Now say what you want about a Tracy McGrady; not getting out of the first round, that's leading a team nowhere (sorry T-Mac, thanks for the highlights.)
But continuously getting far in the Playoffs, or even dare I say it, requiring no less than Michael Jordan to keep you from a championship, should be right up there with actually winning a dang ring.
Everybody does realize that there's only one Larry O'Brien trophy per year, and that we routinely see multiple-time champions, right? Doesn't that math kind of tell you something? It tells me that there are only so many of these A++'s to go around no matter how undeniably great a given player's career was.
Reggie Miller is a shooting legend. Stockton and Malone were probably the best one-two punch ever. Patrick Ewing? Legend. Charles Barkley? Icon.
We all know this, we all hold them high in our memories, and we all watched as they took their teams to great heights throughout the years. But they all ran into those darn Bulls. So that's a smudge on their careers? Please.
At best it's an asterisk in their universally acknowledged stellar resumes.
Conversely, the mere fact of getting a ring should not be the instant merit badge it's made out to be. I remember and respect Gary Payton for leading a great Seattle team throughout the 90's, but I really don't think two pennies of the ring he won as a B-teamer with Miami. Just the jewelry alone is overrated.
Plus, Robert Horry. I rest my case.
You have a great career and win multiple rings, sure, that actually is a whole other level. That's why MJ is MJ, and Kobe is now grabbing at his laces. But how does winning one ring so decisively outweigh coming repeatedly just shy of it? 15 playoff wins counts for nothing?
I'm not the type to preach, but I seriously lament the fact that I'm apparently alone in thinking this. Perhaps if more people thought of NBA championships this way, maybe our former golden child would not have felt such soul-crushing pressure to go out and get a ring even if it kills us all.
Maybe that time he took Cleveland to the Finals—pretty much single-handedly—should have counted for more in everybody's eyes, instead of us going "well, you lost, didn't you?" Then at least the guy wouldn't have had this whole "please don't look at me fail" mentality, and he wouldn't have felt like he needed to do the unthinkable for us all to respect him.
Hell, by now he'd have the credit of two Finals appearances (albeit minus his recent Copperfield antics,) and he wouldn't be texting Dwight Howard, which I suspect is all he's been doing at the expense of food and sleep since late last Sunday.

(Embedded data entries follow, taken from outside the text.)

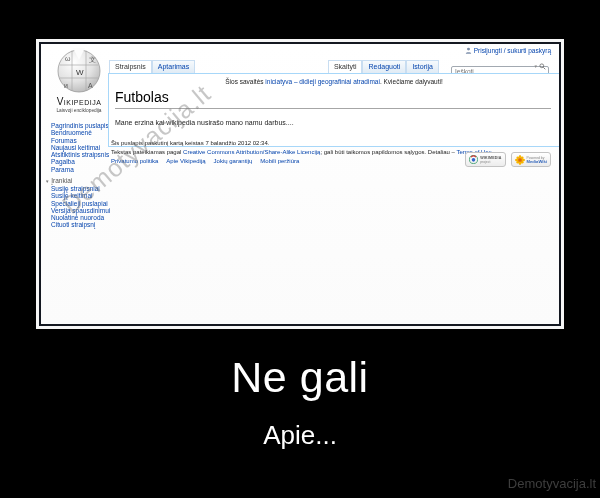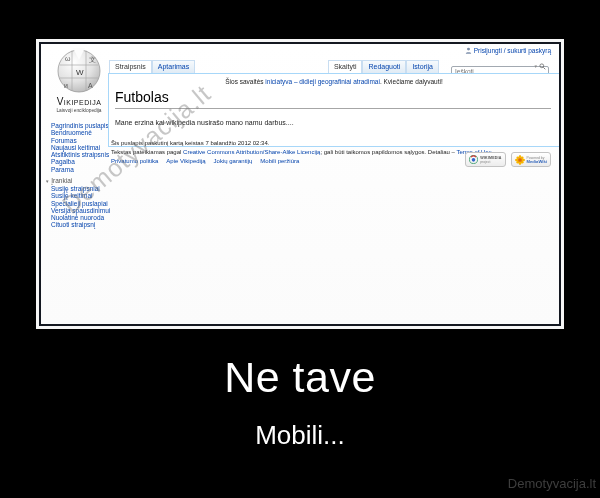--- a/index.html
+++ b/index.html
@@ -217,7 +217,7 @@
   </div>
 </div>
 
-<div class="caption-title">Ne tave</div>
+<div class="caption-title">Ne gali</div>
 <div class="caption-sub">Mobili...</div>
 <div class="site-mark">Demotyvacija.lt</div>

Plus, to be honest, we also wouldn't have this running fallacy that when LeBron finally cracks that egg just once, he's completely welcome among the greats. To me there's something dead wrong with that. I need to see more, but that's another topic entirely.
I'm wondering what you think about it, but personally I feel like if everybody was a little more reasonable with the championship grading curve, we'd all still have a LeBron James we could cheer for. I sure I wish I did...
*actual number inflated for dramatic effect.